• _Activity_
Reproduce the data from the line with "Would you identify" up to and including the line with "0.016275, 0.986733, -0.196129]]", substituting "lens entry" for "lens line" and leaving everything else untouched.

• _Extrinsic camera parameter data_
------------------------------------------------------------

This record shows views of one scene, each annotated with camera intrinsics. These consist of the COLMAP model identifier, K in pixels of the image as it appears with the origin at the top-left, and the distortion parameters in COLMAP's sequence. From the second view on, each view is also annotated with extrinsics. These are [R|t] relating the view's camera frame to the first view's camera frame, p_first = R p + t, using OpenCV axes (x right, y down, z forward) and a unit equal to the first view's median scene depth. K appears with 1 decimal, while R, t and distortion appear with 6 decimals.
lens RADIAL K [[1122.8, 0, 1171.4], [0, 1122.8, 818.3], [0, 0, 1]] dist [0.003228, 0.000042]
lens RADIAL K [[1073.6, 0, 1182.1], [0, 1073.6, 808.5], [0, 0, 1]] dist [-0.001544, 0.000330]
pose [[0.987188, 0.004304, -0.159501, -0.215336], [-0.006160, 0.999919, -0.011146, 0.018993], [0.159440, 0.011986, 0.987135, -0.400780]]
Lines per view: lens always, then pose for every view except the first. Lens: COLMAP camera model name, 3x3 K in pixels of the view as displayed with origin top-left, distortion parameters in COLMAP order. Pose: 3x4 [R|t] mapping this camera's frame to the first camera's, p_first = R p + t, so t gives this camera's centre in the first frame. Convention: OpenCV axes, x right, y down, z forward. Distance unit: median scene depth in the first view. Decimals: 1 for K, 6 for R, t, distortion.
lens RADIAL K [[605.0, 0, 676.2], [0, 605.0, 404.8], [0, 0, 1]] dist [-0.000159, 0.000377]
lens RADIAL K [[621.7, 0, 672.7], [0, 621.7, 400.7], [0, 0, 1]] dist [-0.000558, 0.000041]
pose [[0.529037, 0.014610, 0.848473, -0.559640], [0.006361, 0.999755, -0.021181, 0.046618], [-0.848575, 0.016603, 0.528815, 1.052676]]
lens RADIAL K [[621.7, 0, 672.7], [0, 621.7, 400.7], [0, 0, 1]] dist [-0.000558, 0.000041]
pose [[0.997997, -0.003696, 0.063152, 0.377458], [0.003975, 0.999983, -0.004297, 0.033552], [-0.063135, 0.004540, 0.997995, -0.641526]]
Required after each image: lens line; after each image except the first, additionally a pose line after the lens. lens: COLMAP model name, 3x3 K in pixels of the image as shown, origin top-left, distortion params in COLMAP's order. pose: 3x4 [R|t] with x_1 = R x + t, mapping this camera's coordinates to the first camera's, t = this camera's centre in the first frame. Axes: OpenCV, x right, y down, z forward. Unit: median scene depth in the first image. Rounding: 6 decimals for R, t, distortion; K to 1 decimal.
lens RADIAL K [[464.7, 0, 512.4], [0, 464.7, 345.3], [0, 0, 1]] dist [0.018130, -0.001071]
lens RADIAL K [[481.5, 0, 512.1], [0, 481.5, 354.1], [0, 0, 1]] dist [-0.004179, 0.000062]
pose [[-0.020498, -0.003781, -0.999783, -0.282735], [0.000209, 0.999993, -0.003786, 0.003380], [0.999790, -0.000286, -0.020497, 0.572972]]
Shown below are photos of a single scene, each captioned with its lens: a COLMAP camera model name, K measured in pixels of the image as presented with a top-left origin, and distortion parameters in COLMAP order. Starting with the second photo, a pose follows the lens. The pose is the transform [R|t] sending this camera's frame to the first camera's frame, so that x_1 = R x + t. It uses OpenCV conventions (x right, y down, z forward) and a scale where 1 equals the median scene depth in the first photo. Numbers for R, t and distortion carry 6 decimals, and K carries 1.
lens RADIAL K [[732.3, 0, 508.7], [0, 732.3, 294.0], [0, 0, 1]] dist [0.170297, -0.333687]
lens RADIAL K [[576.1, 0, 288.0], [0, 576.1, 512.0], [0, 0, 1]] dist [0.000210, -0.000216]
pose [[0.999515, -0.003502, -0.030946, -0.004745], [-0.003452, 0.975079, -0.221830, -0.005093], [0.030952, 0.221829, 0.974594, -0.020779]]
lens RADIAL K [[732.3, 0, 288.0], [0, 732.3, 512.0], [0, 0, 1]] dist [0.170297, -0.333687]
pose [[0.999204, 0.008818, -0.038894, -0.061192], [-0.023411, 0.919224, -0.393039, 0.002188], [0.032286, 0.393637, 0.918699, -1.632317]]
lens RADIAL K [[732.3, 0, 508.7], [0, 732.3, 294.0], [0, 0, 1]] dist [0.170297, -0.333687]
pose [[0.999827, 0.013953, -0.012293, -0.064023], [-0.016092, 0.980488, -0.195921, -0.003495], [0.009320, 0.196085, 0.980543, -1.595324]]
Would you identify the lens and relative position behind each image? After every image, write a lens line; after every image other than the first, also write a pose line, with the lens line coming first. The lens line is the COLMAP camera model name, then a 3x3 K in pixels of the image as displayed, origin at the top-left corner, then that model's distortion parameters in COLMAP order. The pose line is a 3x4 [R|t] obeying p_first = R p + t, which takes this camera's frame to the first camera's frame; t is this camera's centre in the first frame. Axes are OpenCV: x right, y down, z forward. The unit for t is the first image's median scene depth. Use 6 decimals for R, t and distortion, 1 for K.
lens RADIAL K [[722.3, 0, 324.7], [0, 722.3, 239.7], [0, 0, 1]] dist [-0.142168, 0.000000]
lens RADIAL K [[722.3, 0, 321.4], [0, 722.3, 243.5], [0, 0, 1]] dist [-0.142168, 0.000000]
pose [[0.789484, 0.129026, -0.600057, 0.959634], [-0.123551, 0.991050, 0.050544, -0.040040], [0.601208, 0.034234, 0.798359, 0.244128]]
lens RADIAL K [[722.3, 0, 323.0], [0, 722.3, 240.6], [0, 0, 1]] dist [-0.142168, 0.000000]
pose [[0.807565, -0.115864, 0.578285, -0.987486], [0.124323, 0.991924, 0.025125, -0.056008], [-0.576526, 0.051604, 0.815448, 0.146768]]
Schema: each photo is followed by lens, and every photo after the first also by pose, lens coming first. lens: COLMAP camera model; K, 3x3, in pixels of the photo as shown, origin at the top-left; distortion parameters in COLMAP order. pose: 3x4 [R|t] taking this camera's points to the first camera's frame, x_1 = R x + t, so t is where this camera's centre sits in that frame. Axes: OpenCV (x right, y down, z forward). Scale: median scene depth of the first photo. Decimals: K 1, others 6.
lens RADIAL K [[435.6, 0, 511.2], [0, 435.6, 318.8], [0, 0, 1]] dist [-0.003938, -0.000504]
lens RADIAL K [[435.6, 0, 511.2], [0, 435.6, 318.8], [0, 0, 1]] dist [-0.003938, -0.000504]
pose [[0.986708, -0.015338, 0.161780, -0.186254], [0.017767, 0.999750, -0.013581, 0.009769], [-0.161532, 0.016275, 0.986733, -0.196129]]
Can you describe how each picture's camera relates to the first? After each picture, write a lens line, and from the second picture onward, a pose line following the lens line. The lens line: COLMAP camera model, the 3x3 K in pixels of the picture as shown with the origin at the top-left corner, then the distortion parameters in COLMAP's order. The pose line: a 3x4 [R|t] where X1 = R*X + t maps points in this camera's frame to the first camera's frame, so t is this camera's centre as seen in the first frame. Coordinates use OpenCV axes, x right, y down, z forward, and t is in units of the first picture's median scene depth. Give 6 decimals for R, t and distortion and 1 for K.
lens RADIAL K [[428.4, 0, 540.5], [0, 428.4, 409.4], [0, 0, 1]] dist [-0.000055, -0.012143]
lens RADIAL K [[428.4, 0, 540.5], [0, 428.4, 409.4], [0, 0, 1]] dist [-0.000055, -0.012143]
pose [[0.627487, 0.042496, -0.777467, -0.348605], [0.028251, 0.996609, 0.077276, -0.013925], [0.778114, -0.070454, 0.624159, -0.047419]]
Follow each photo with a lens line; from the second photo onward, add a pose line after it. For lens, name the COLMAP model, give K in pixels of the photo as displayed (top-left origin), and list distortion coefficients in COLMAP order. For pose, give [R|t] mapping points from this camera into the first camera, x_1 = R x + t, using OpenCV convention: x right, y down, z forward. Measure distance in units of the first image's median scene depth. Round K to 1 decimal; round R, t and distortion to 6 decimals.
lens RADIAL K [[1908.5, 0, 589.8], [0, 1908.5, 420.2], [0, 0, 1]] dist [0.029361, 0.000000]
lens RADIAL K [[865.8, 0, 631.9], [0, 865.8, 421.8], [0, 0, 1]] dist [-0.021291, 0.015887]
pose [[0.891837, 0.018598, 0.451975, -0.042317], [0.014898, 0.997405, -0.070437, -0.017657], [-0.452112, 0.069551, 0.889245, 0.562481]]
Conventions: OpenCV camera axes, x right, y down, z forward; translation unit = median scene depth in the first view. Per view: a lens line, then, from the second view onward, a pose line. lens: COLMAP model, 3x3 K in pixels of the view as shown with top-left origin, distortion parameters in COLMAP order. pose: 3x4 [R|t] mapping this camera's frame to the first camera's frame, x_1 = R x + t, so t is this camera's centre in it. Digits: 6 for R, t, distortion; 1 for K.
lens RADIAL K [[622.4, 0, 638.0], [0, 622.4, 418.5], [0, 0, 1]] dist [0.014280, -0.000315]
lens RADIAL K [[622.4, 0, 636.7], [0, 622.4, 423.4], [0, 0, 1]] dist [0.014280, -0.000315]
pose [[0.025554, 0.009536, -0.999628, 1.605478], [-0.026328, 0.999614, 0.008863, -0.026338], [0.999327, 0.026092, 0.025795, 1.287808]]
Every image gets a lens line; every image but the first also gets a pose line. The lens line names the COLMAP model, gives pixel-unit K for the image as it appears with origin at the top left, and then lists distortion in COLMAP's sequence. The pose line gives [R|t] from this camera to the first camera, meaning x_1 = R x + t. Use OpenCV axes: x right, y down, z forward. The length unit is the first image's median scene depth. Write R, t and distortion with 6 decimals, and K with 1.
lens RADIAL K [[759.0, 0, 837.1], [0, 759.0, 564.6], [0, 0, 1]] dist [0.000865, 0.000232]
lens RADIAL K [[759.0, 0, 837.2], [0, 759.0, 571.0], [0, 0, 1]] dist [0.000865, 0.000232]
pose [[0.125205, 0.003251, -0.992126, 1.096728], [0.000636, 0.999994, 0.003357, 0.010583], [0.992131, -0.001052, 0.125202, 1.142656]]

------------------------------------------------------------

• _Problem solution_
Would you identify the lens and relative position behind each image? After every image, write a lens entry; after every image other than the first, also write a pose line, with the lens entry coming first. The lens entry is the COLMAP camera model name, then a 3x3 K in pixels of the image as displayed, origin at the top-left corner, then that model's distortion parameters in COLMAP order. The pose line is a 3x4 [R|t] obeying p_first = R p + t, which takes this camera's frame to the first camera's frame; t is this camera's centre in the first frame. Axes are OpenCV: x right, y down, z forward. The unit for t is the first image's median scene depth. Use 6 decimals for R, t and distortion, 1 for K.
lens RADIAL K [[722.3, 0, 324.7], [0, 722.3, 239.7], [0, 0, 1]] dist [-0.142168, 0.000000]
lens RADIAL K [[722.3, 0, 321.4], [0, 722.3, 243.5], [0, 0, 1]] dist [-0.142168, 0.000000]
pose [[0.789484, 0.129026, -0.600057, 0.959634], [-0.123551, 0.991050, 0.050544, -0.040040], [0.601208, 0.034234, 0.798359, 0.244128]]
lens RADIAL K [[722.3, 0, 323.0], [0, 722.3, 240.6], [0, 0, 1]] dist [-0.142168, 0.000000]
pose [[0.807565, -0.115864, 0.578285, -0.987486], [0.124323, 0.991924, 0.025125, -0.056008], [-0.576526, 0.051604, 0.815448, 0.146768]]
Schema: each photo is followed by lens, and every photo after the first also by pose, lens coming first. lens: COLMAP camera model; K, 3x3, in pixels of the photo as shown, origin at the top-left; distortion parameters in COLMAP order. pose: 3x4 [R|t] taking this camera's points to the first camera's frame, x_1 = R x + t, so t is where this camera's centre sits in that frame. Axes: OpenCV (x right, y down, z forward). Scale: median scene depth of the first photo. Decimals: K 1, others 6.
lens RADIAL K [[435.6, 0, 511.2], [0, 435.6, 318.8], [0, 0, 1]] dist [-0.003938, -0.000504]
lens RADIAL K [[435.6, 0, 511.2], [0, 435.6, 318.8], [0, 0, 1]] dist [-0.003938, -0.000504]
pose [[0.986708, -0.015338, 0.161780, -0.186254], [0.017767, 0.999750, -0.013581, 0.009769], [-0.161532, 0.016275, 0.986733, -0.196129]]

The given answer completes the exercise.